The Commissioner will also provide children and young people affected by cyber bullying a new avenue to raise concerns, and to get support in resolving online safety problems.
It is worth noting also that bullying online amongst adults is also a significant issue; however, there are existing criminal laws that apply in these cases. The government believes it is important to have a dedicated Children's e-Safety Commissioner so that there are extra protections for children who are more vulnerable in this space. This kind of extra protection for children exists in many other spheres and it is appropriate that it is also the case for online safety. The measures in this legislation are intended to work in conjunction with existing law and initiatives available to all Australians who may face online safety issues.
In conclusion, I do commend the legislation. In my opinion, it strikes a pretty good balance. It allows social media organisations to do the right thing without the government intervening. That is what we would all like to see: that hateful, aggressive and offensive material aimed at our children is taken down, without any need for government action. Of course, we know that in some cases that does not happen. We know that there is serious potential for harm to our young people as a result of this kind of online bullying.

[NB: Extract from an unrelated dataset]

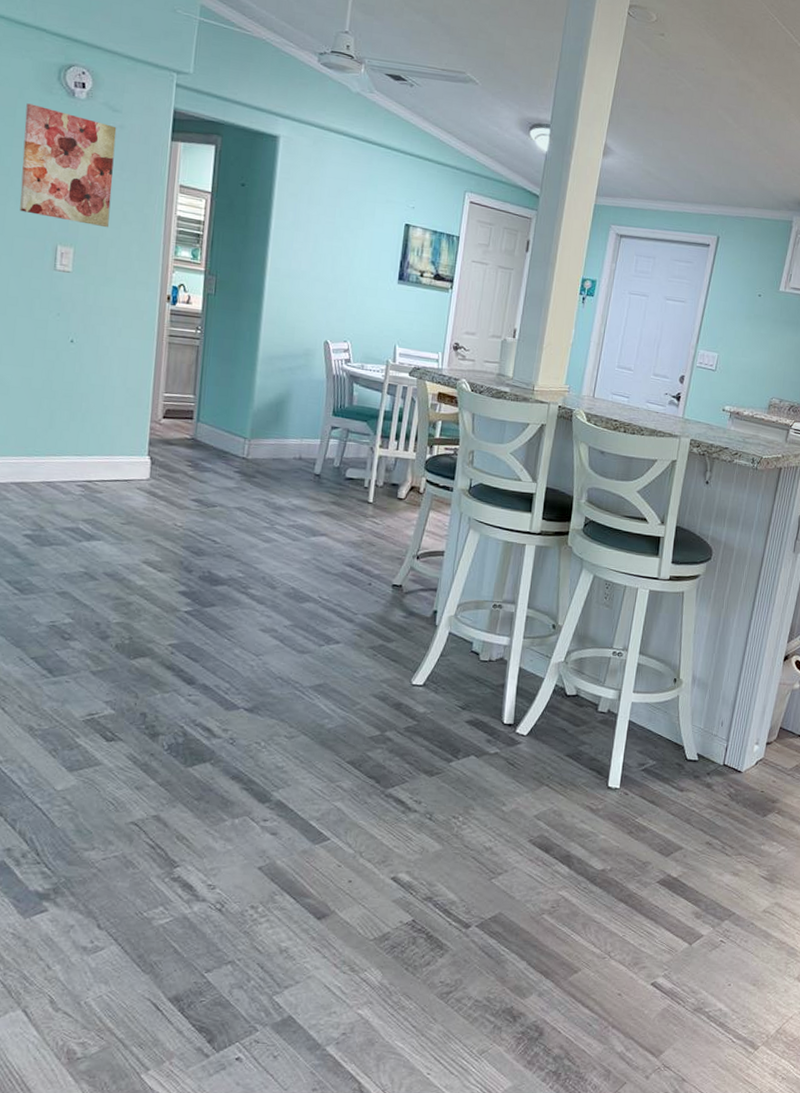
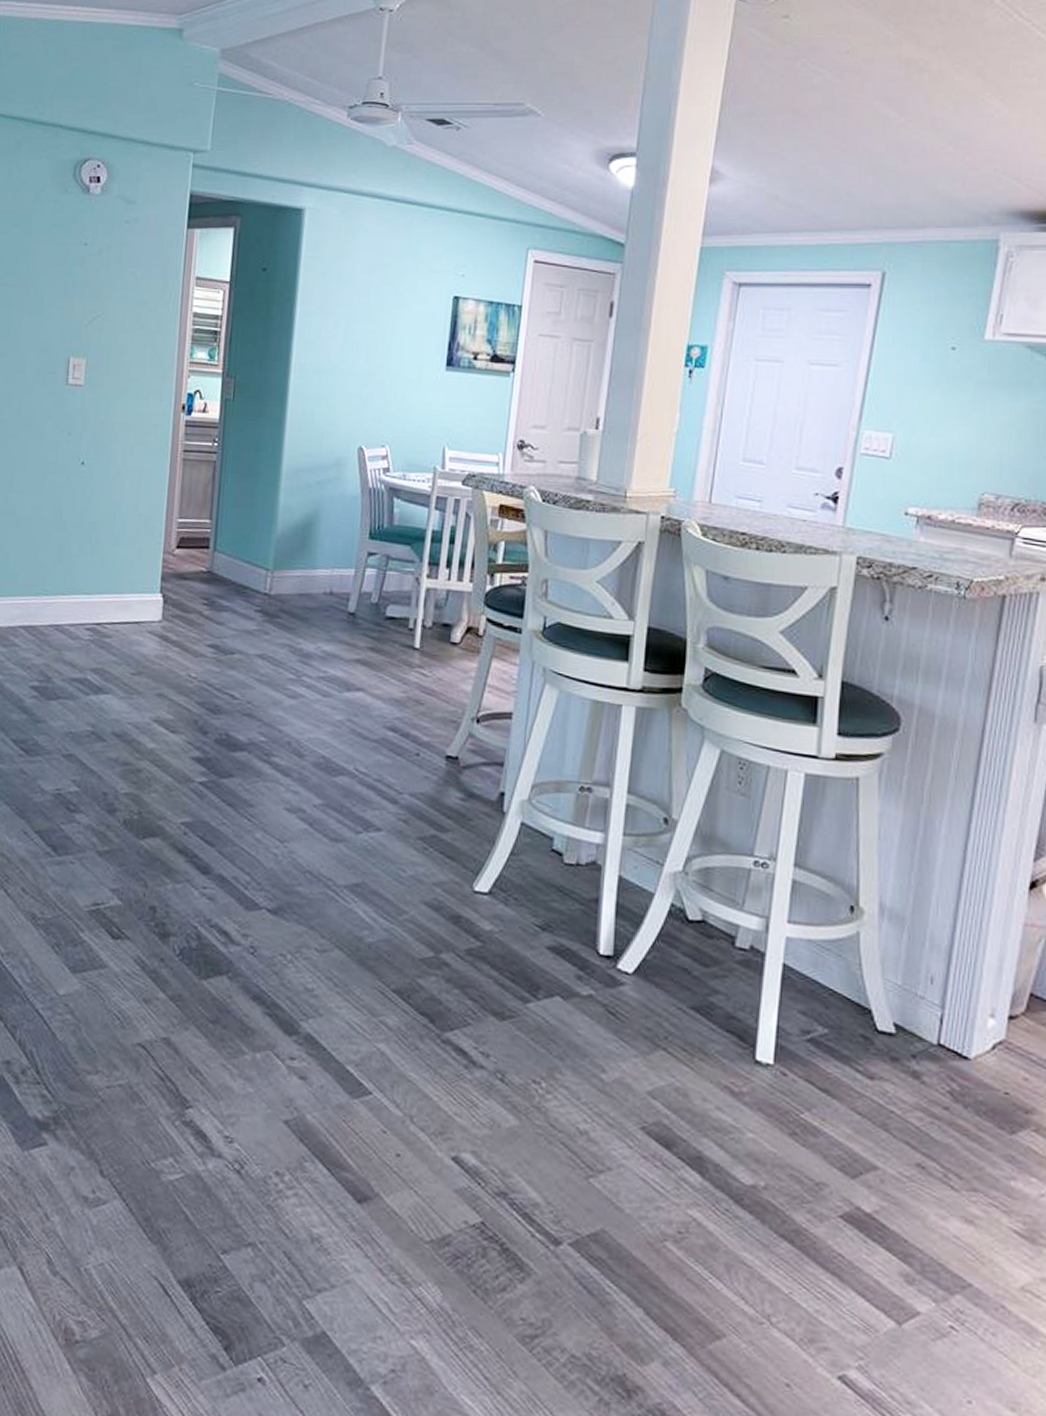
wall art: present [20,103,117,228] -> none [34,206,131,333]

We know that this legislation will not fix the issue. Of course it will not. We know that as parents we need to be constantly vigilant in this space and make sure that we are monitoring what our children are doing online, as best we can. Parents need assistance from time to time, and we should have government policies that make life a little bit easier for parents to protect their children. That is what this legislation does, in my opinion, and I therefore commend it to the Senate.